Designing High-Fidelity Single-Shot Three-Qubit Gates: A Machine Learning Approach
This work addresses the challenge of reliable quantum gate design for quantum error correction and information processing, representing an incremental improvement with specific application to superconducting systems.
The researchers tackled the problem of designing high-fidelity three-qubit gates for quantum computing by using a machine learning approach, achieving 99.9% fidelity in simulations for Toffoli, Controlled-Not-Not, and Fredkin gates, which meets fault-tolerant thresholds.

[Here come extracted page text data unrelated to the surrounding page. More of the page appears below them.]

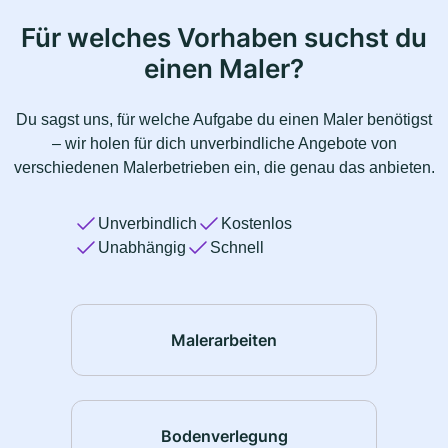
Für welches Vorhaben suchst du
einen Maler?
Du sagst uns, für welche Aufgabe du einen Maler benötigst
– wir holen für dich unverbindliche Angebote von
verschiedenen Malerbetrieben ein, die genau das anbieten.
Unverbindlich
Kostenlos
Unabhängig
Schnell
Malerarbeiten
Bodenverlegung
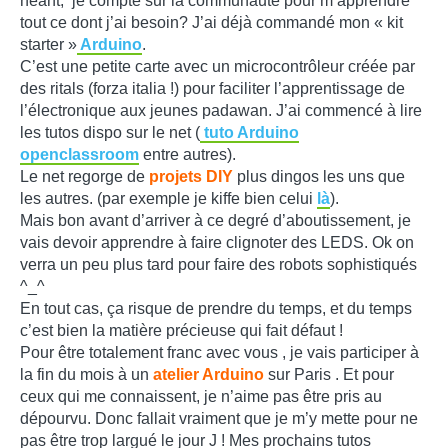
néant, je compte sur la communauté pour m’apprendre
tout ce dont j’ai besoin? J’ai déjà commandé mon « kit
starter »
Arduino
.
C’est une petite carte avec un microcontrôleur créée par
des ritals (forza italia !) pour faciliter l’apprentissage de
l’électronique aux jeunes padawan. J’ai commencé à lire
les tutos dispo sur le net (
tuto Arduino
openclassroom
entre autres).
Le net regorge de
projets DIY
plus dingos les uns que
les autres. (par exemple je kiffe bien celui
là
).
Mais bon avant d’arriver à ce degré d’aboutissement, je
vais devoir apprendre à faire clignoter des LEDS. Ok on
verra un peu plus tard pour faire des robots sophistiqués
^_^
En tout cas, ça risque de prendre du temps, et du temps
c’est bien la matière précieuse qui fait défaut !
Pour être totalement franc avec vous , je vais participer à
la fin du mois à un
atelier Arduino
sur Paris . Et pour
ceux qui me connaissent, je n’aime pas être pris au
dépourvu. Donc fallait vraiment que je m’y mette pour ne
pas être trop largué le jour J ! Mes prochains tutos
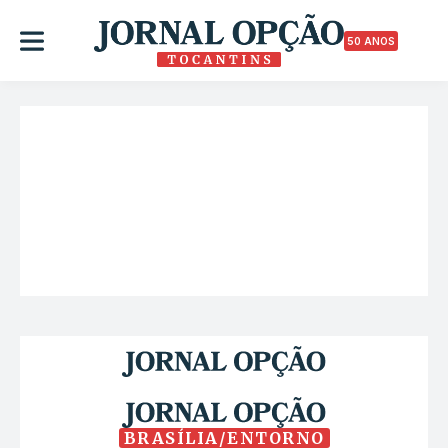
50 ANOS
BRASÍLIA/ENTORNO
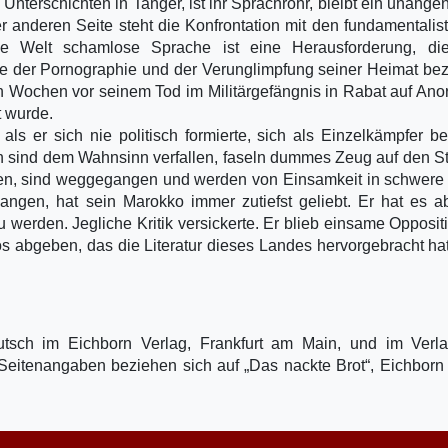
Unterschichten in Tanger, ist ihr Sprachrohr, bleibt ein unang
er anderen Seite steht die Konfrontation mit den fundamentalis
che Welt schamlose Sprache ist eine Herausforderung, die
te der Pornographie und der Verunglimpfung seiner Heimat bezi
zten Wochen vor seinem Tod im Militärgefängnis in Rabat auf An
 wurde.
als er sich nie politisch formierte, sich als Einzelkämpfer b
gen sind dem Wahnsinn verfallen, faseln dummes Zeug auf den S
iben, sind weggegangen und werden von Einsamkeit in schwere
egangen, hat sein Marokko immer zutiefst geliebt. Er hat es a
 werden. Jegliche Kritik versickerte. Er blieb einsame Opposit
os abgeben, das die Literatur dieses Landes hervorgebracht ha
sch im Eichborn Verlag, Frankfurt am Main, und im Verl
Seitenangaben beziehen sich auf „Das nackte Brot“, Eichborn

Three-qubit quantum gates are key ingredients for quantum error correction and quantum information processing. We generate quantum-control procedures to design three types of three-qubit gates, namely Toffoli, Controlled-Not-Not and Fredkin gates. The design procedures are applicable to a system comprising three nearest-neighbor-coupled superconducting artificial atoms. For each three-qubit gate, the numerical simulation of the proposed scheme achieves 99.9% fidelity, which is an accepted threshold fidelity for fault-tolerant quantum computing. We test our procedure in the presence of decoherence-induced noise as well as show its robustness against random external noise generated by the control electronics. The three-qubit gates are designed via the machine learning algorithm called Subspace-Selective Self-Adaptive Differential Evolution (SuSSADE).